Any place photographed becomes a stage, if only because it is in the nature of a camera dramatize, turning what is photographed, and even the very place itself, into signs. Enigmatic signs, but signs nonetheless. To photograph a corpse in its resting place, then, is to stage its stage, and to image its image.

It is to such a stage and such an image that Tanya Marcuse returned, over nineteen months. Each return was to a new set of material facts. The transforming condition of the deer’s body. Different air. Different light. Different temperature. Different thoughts. But hers was not a documentary project, or not only. To the facts, she added. Light, pieces of nature, even fire. Embellishments. And to the images she also returned, pushing what was first captured into other pictorial realms. All of this, a ritual of sorts. Private, but offered at the end.

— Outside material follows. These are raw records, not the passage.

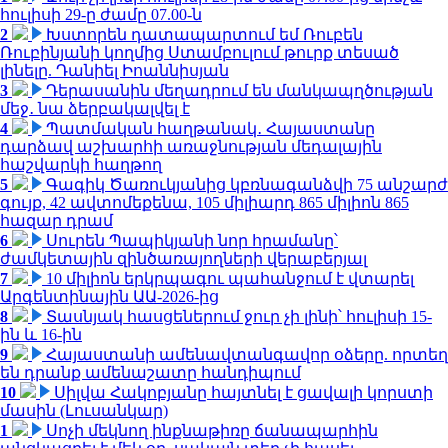
հուլիսի 29-ը ժամը 07.00-ն
2
Խստորեն դատապարտում եմ Ռուբեն
Ռուբինյանի կողմից Ստամբուլում թուրք տեսած
լինելը. Դանիել Իոաննիսյան
3
Դերասանին մեղադրում են մանկապղծության
մեջ․ նա ձերբակալվել է
4
Պատմական հաղթանակ․ Հայաստանը
դարձավ աշխարհի առաջնության մեդալային
հաշվարկի հաղթող
5
Գագիկ Ծառուկյանից կբռնագանձվի 75 անշարժ
գույք, 42 ավտոմեքենա, 105 միլիարդ 865 միլիոն 865
հազար դրամ
6
Սուրեն Պապիկյանի նոր հրամանը՝
ժամկետային զինծառայողների վերաբերյալ
7
10 միլիոն երկրպագու պահանջում է վտարել
Արգենտինային ԱԱ-2026-ից
8
Տասնյակ հասցեներում ջուր չի լինի՝ հուլիսի 15-
ին և 16-ին
9
Հայաստանի ամենավտանգավոր օձերը. որտեղ
են դրանք ամենաշատը հանդիպում
10
Սիլվա Հակոբյանը հայտնել է ցավալի կորստի
մասին (Լուսանկար)
1
Սոչի մեկնող ինքնաթիռը ճանապարհին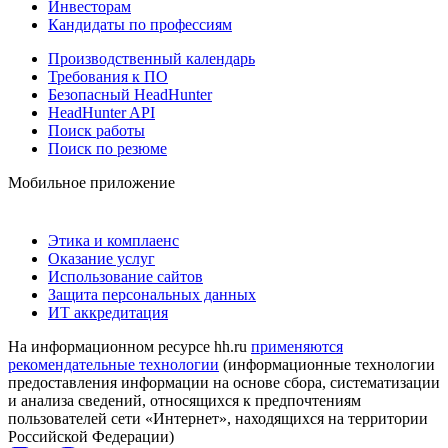
Инвесторам
Кандидаты по профессиям
Производственный календарь
Требования к ПО
Безопасный HeadHunter
HeadHunter API
Поиск работы
Поиск по резюме
Мобильное приложение
Этика и комплаенс
Оказание услуг
Использование сайтов
Защита персональных данных
ИТ аккредитация
На информационном ресурсе hh.ru
применяются
рекомендательные технологии
(информационные технологии
предоставления информации на основе сбора, систематизации
и анализа сведений, относящихся к предпочтениям
пользователей сети «Интернет», находящихся на территории
Российской Федерации)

A corpse can never be only a fact of the now. It is an afterword, a coda to the life that was. Encountering a corpse, it is already too late. One morning in 1937, the artist Edward Weston came across the body of a dead man in the Colorado Desert. We know this because Weston photographed him (I was going to say he photographed ‘it’ but that seems cruel, although it is not quite accurate to say Weston photographed ‘him’, for the body was by then a likeness of the living). It is far too easy to think there is something gruesome or disrespectful in the desire to photograph such a situation, as if the dead factuality of the lifeless is merely and cruelly doubled by the dead factuality of the camera’s machinic image. But even crime scene and forensic photographs cannot help but be marked by a degree of solemnity, even caress, for we are not as cold as our cameras. And it is into that space between cold fact and solemn caress that such photographs can take a viewer. It is not an abyss, but it is a suspension.

Tanya Marcuse dwelt in such a suspension for a long time, accompanying it towards disappearance and closure. Her photographs mark that accompaniment. They also commemorate it, celebrate it, dance it, estrange it, mourn it, contemplate it, and ultimately let it go. Do they fictionalise the suspension? No, not exactly, but they do fantasize it. And who has not fantasized the dead facts in the process of mourning? Is that not in part what we do in the face of the unknown?